2. A Discuss Discuss: As Timed Text is directly associated with one or more
video and audio streams and requires synchronization with these other media
streams to function correct. This leads to two questions.

        First of all is application/ttml+xml actually the right top-level media
        type? If using SDP that forces one unless one have BUNDLE to use a
        different RTP session. Many media types having this type of properties
        of being associated with some other media types have registered media
        types in all relevant top-level media types.

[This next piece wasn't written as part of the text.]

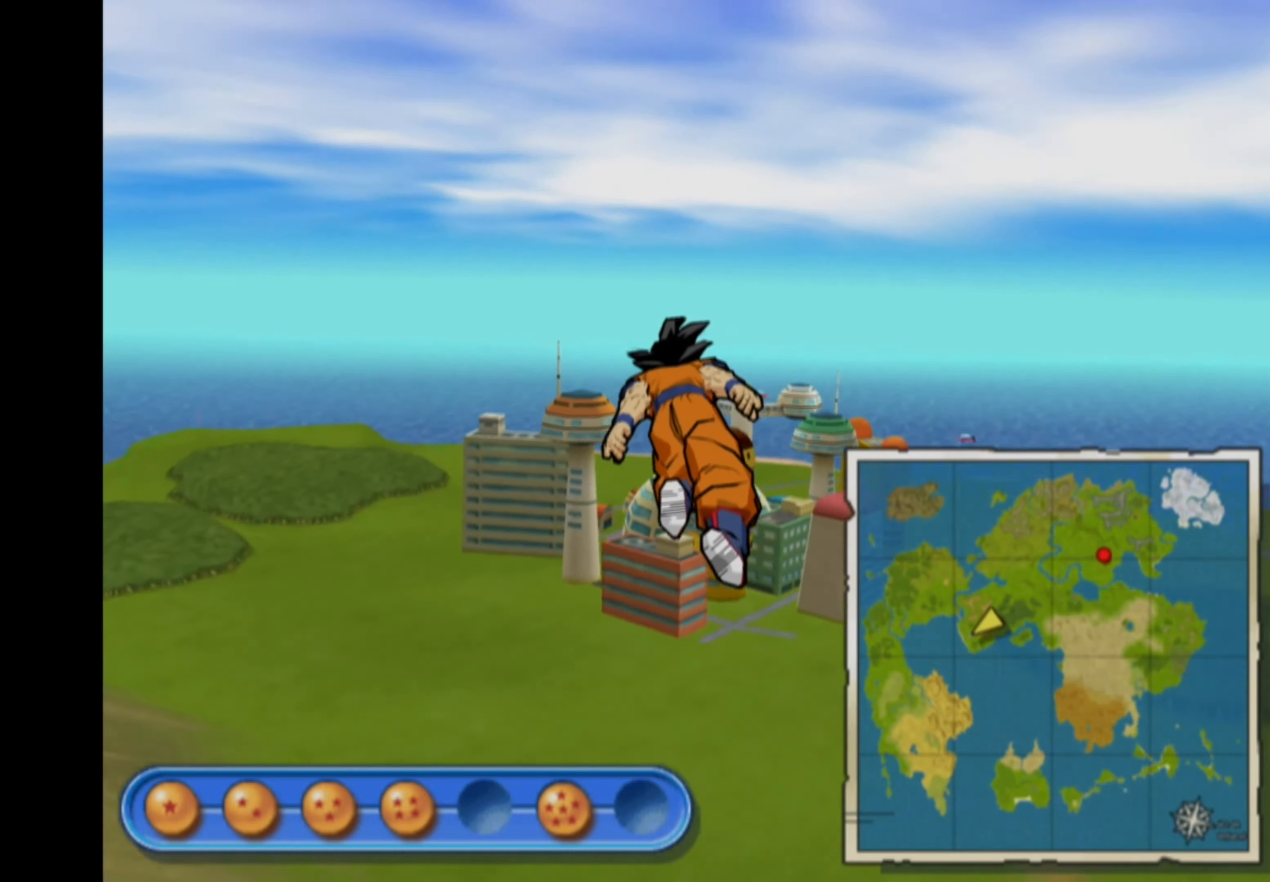
{"buttons": [], "left_stick": "up-right", "right_stick": "center", "events": [[150, "left_stick", "up"], [400, "left_stick", "up-right"]]}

        Secondly, this payload format may need some references to mechanisms in
        RTP and signalling that has the purpose of associating media streams? I
        also assume that we have the interesting cases with localization that
        different languages have different time lines for the text and how long
        it shows as there are different tranditions in different countries and
        languages for how one makes subtitles.

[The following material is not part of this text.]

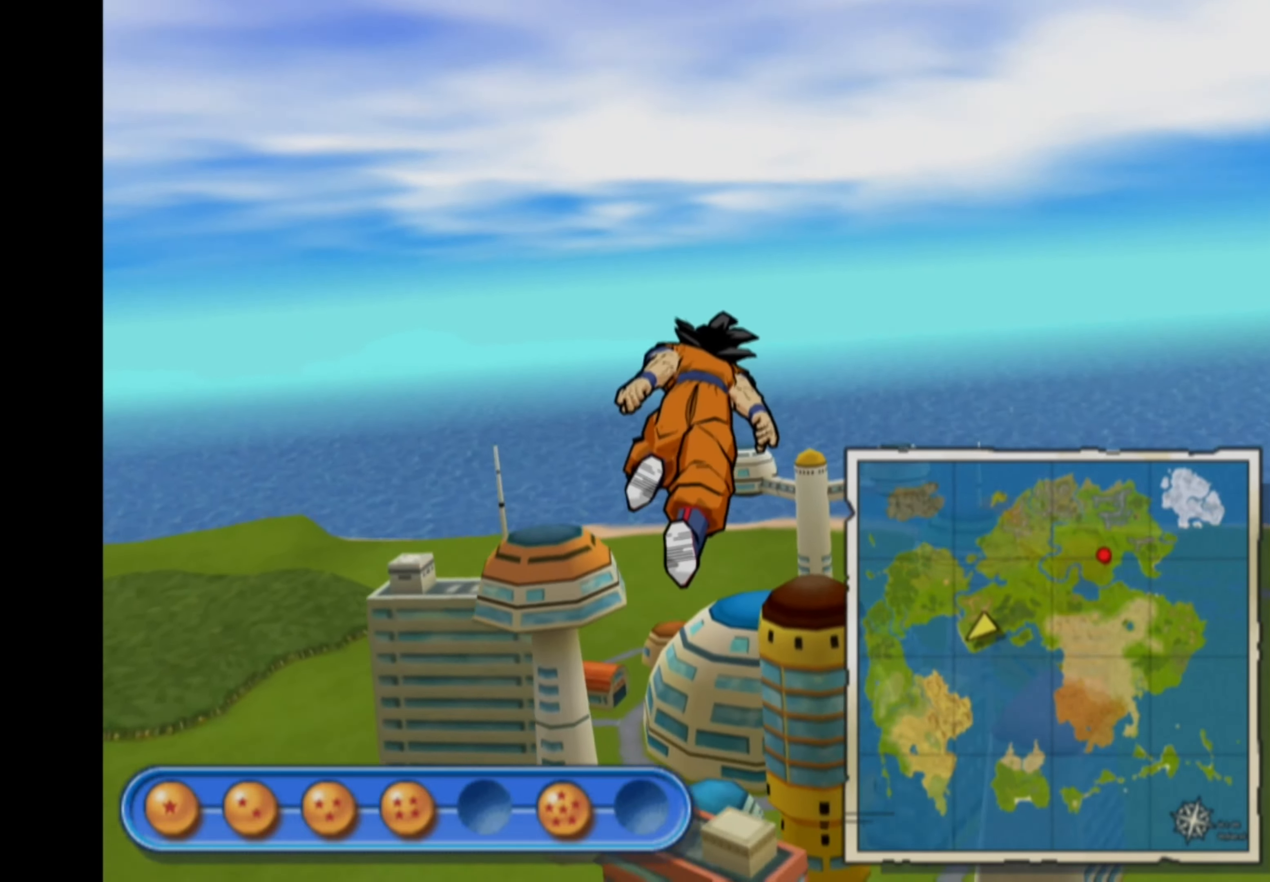
{"buttons": [], "left_stick": "center", "right_stick": "center", "events": [[217, "left_stick", "center"]]}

        This may also point to the need for discussing the pick one out of n
        mechanism that a manifest may need.

3. Section 7.1:

        It may be appropriate to use the same Synchronization
   Source and Clock Rate as the related media.

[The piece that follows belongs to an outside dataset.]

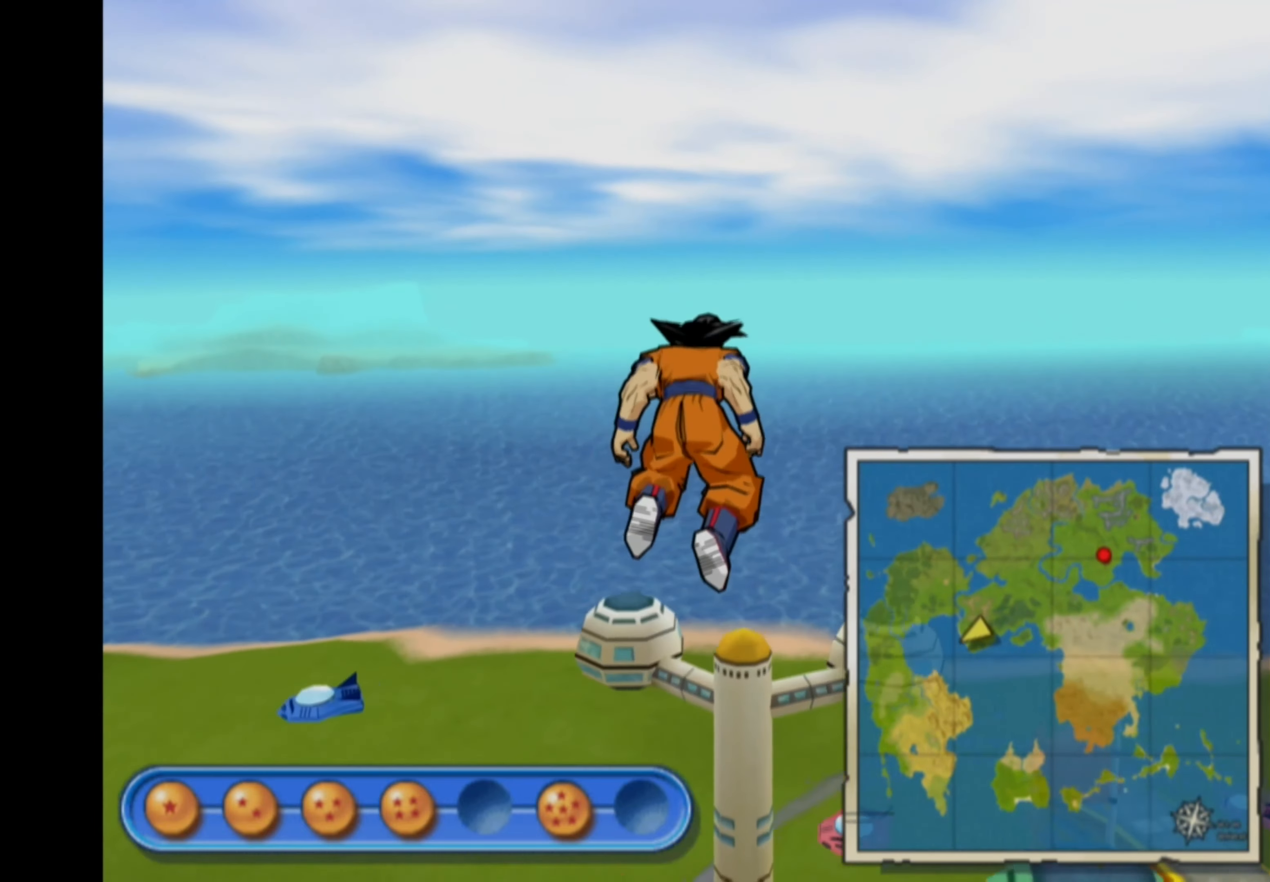
{"buttons": ["L1"], "left_stick": "down", "right_stick": "center", "events": [[17, "left_stick", "down"], [483, "L1", "down"]]}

        Using the same SSRC as another media stream in the same RTP Session is
        no-no. If you meant to use multiple RTP sessions and associate them
        using the same SSRC in diffiernt, yes it works but is not recommended.
        This points to the need for a clearer discussion of how to achieve
        linkage and the reasons for why same RTP timestamp may be useful or not.

4. Fragmentation:
        I think the fragmentation of an TTML document across multiple RTP
        payloads are a bit insufficiently described. I have the impression that
        it is hard to do something more clever than to fill each RTP payload to
        MTU limtiation, and send them out insequence. However, I think a firm
        requirement to apply RTP sequence number for a single document in
        consecutive numbers. Also the re-assebly process appear to have to
        parts for detecting what belongs together, same timestamp and last
        packet of document should have marker bit set. As a receiver can loose
        the last packet in the previous document, still know that it has
        received everything for the following document. However, if the losses
        are multiple, inspection of the re-assemblied document will be
        necessary to determine if the correct beginning is present. I have the
        impression that a proper section discussing these matter of
        fragmentation and re-assembly are necessary for good interoperability
        and function.

5. Lack of definition of parameter types in the media type when using SDP
Offer/answer.

As the application/ttml media type do contain parameters (charset and profile)
there is a need to define what SDP O/A interpretations they need to have. See
section 3.4.2.1 of RFC 8088 for discussion of these different types.


----------------------------------------------------------------------
COMMENT:
----------------------------------------------------------------------

A. Section 6.
        To my understanding the TTML document is basically not possible to
        encode better. A poor generator can create unnecessary verbose XML
        which could be shorter, but there are no possibility here to trade-off
        media quality for lower bit-rate. I think that should be made more
        explicit in Section 6.

B. Section 7.
        Wouldn't using 90kHz be the better default? 1kHz is the minimal from
        RTCP report that will work decently. However, if the timed text is
        primarily going to be synchronized with video 90k do ensure that
        (sub-)frame precise timing is possible to express. I don't see any need
        raster line specific for time text so the SMPTE 27 MHz clock is not
        needed. And using non default for subtitling radio etc appears fine.

C. Repair operations and relation to documents. Based on basic properties of
TTML documents, I do think the repair operations should be highly targeting
single documents as there is likely seconds between documents, while the
fragments of a document will be sent in a rather short interval. That
recommendation would be good to include.